== DOCUMENT EXTRACT ==
There is, of course, a difference between “the gospel of the kingdom” and “the gospel of the grace of God.” Yet they are not to be distinguished as two gospels, for we are told distinctly in Galatians 1:9 that to preach any other gospel than that which Paul himself carried through the world was to incur the curse of God. The gospel is God’s message concerning His Son. It takes on different aspects at different times, but it is all the gospel of Christ.
In Matthew, as we have seen, Christ is presented as the King, that is, the emphasis is upon His royalty rather than upon His redemptive work, and yet the latter is not ignored, as we shall see in a later chapter. In fact, at the very beginning of this gospel the angels’ declaration was, “He shall save his people from their sins” (Matthew 1:21). The different aspects of the gospel are, therefore, to be distinguished but not confused. They all have to do with the presentation of the Christ of God as the only remedy for the world’s great need.
The heart of our blessed Lord was deeply moved as He beheld the multitudes with no one in Israel to guide them aright. They were like unshepherded sheep until He, the Good Shepherd, came to feed and care for them.
He directs the attention of His disciples to the great harvest fields filled with precious souls needing to know the truth concerning Himself. Into this harvest field they were to go forth and reap. He bids them pray the Lord of the harvest to send forth laborers to gather in the ripened grain. When we read this in connection with the Lord’s words at the well of Sychar, we understand something of the deep concern that Jesus ever has for the salvation of lost men and women. In John 4:35-37, He says, “Say not ye, There are yet four months, and then cometh harvest? Behold, I say unto you, Lift up your eyes, and look on the fields; for they are white already to harvest. And he that reapeth receiveth wages, and gathereth fruit unto life eternal: that both he that soweth and he that reapeth may rejoice together. And herein is that saying true, One soweth, and another reapeth.”
These words may well be taken to our own hearts. He would have us look on the fields, go forth to sow and reap and to pray, that many more may be raised up to carry on the great work of world evangelization.

== GIVEN MATERIAL ==
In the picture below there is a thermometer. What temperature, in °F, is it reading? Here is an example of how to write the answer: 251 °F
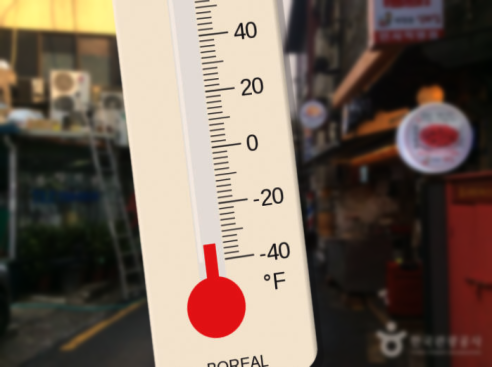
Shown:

== TASK ITEM ==
Translate this sentence from the commentary on Matthew into Spanish: "They were like unshepherded sheep until He, the Good Shepherd, came to feed and care for them."

== YOUR RESPONSE ==
Eran como ovejas sin pastor hasta que Él, el Buen Pastor, vino a alimentarlas y cuidarlas.